Supposed there have been complaints about the Nissan factory Tonneau cover. Nissan shop parts guy said that customers are complaining it does not go out far enough on the edge of the liner. He seemed to think they are going to correct this issue.
I have util-track too and want to get a cover. Will checkout prices on some of the links.


----------



## paulfromero (Dec 8, 2004)

*thumbs up on Advanced folding tonneau cover*

Hi all,

I had my new hard folding toneau cover installed last week, and I can only say its 'as advertised'. It has dual locks on front and rear partitions; it utilizes the utili-trak to secure it, and to completely remove (not just fold up) it takes just a turn of two philips head bolts. However, to remove my bed divider completely from the truck, I will need to remove the cover, since its hold-downs are in the way.

cya,

Paul


----------



## Slurppie (Oct 15, 2002)

Thanks for the update Paul. Any way you can post pics for reference?


----------



## paulfromero (Dec 8, 2004)

*Pictures of new Bedcover!*



Slurppie said:


> Thanks for the update Paul.
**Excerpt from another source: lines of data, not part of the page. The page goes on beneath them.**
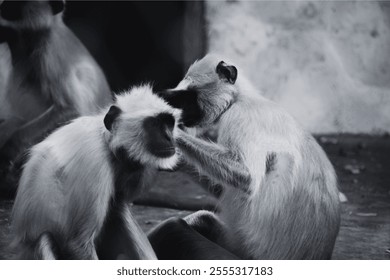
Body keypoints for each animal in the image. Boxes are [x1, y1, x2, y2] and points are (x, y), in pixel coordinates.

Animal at [151, 53, 340, 260]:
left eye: (190, 97)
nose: (183, 114)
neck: (241, 98)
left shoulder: (242, 116)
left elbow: (246, 177)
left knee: (173, 228)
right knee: (200, 219)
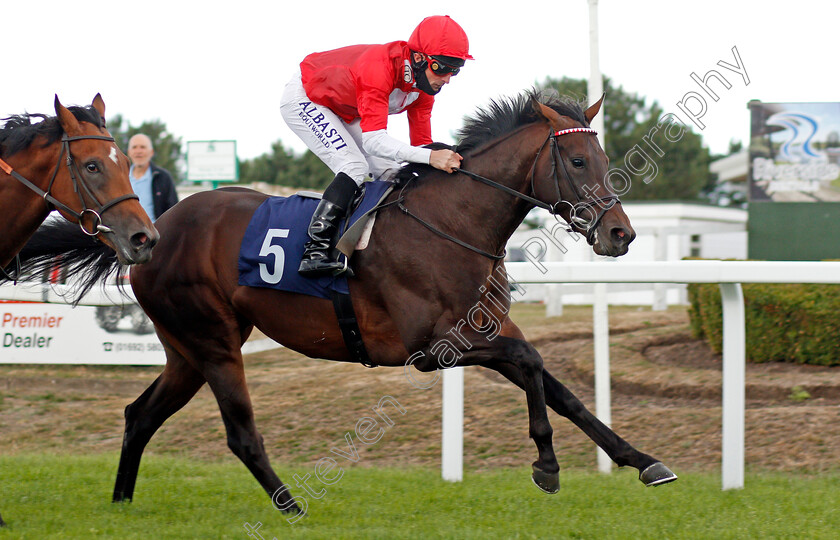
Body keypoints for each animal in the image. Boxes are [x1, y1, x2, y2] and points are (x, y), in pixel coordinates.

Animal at [8, 93, 676, 520]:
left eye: (602, 158)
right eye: (578, 160)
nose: (621, 234)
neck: (453, 222)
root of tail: (153, 226)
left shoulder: (483, 331)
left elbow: (563, 390)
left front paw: (642, 461)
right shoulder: (435, 347)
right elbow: (536, 365)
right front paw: (547, 465)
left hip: (186, 349)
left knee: (140, 415)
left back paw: (121, 504)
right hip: (212, 341)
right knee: (239, 433)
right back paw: (292, 506)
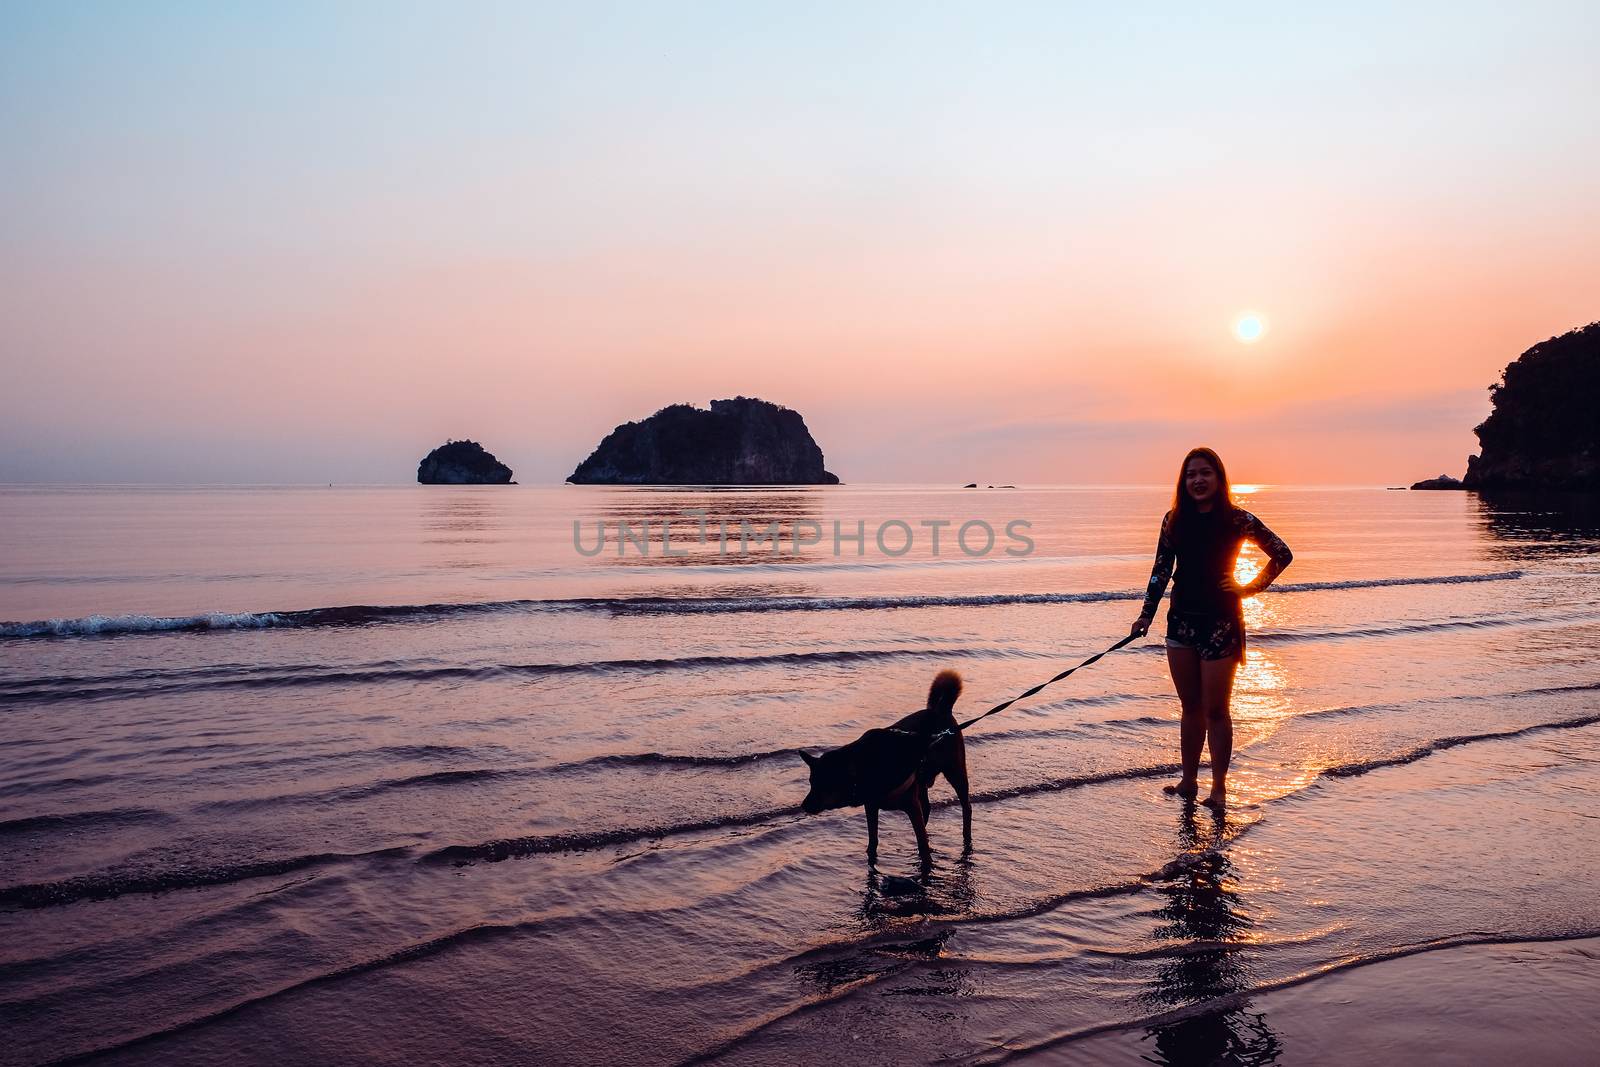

Any way you can post pics for reference?


Hi guys and gals,

I found a way to get my pictures online. Please go to:
http://homepage.mac.com/paulfromero/PhotoAlbum1.html
and check it out. The photos show how it utilizes the utili-track system, and how it can interfere with the removal of such items as my bed-divider. While the bedcover is tough and well worth the money ($650 installed), easy to remove, and flexible in regards to access, the hardware that keeps it attached to the truck does use alot of the track.

Paul


----------



## MightyTitan (Jan 27, 2005)

*Advanced Tonneau cover*

Just curious where you got your Advanced cover from and if you did the install yourself?


----------



## paulfromero (Dec 8, 2004)

*Tonneau Cover details*



MightyTitan said:


> Just curious where you got your Advanced cover from and if you did the install yourself?


Hi,

The cover was bought from Diamond Coatings here in Reno; they install with purchase.

GL,

Paul


----------



## MightyTitan (Jan 27, 2005)

*LiteRider cover*

For those who want a soft cover and no drilling. I just came back from the local truck store and purchased the LiteRider. No drilling as the clamps work with the util-track system. Cost was $395 installed. Works really sweet.

http://www.accesscover.com/


----------



## louis Truckster (Dec 27, 2004)

*tonneau covers*

www.truckgadgets.com says they have over 31 different covers to choose from. Looks good from here.


----------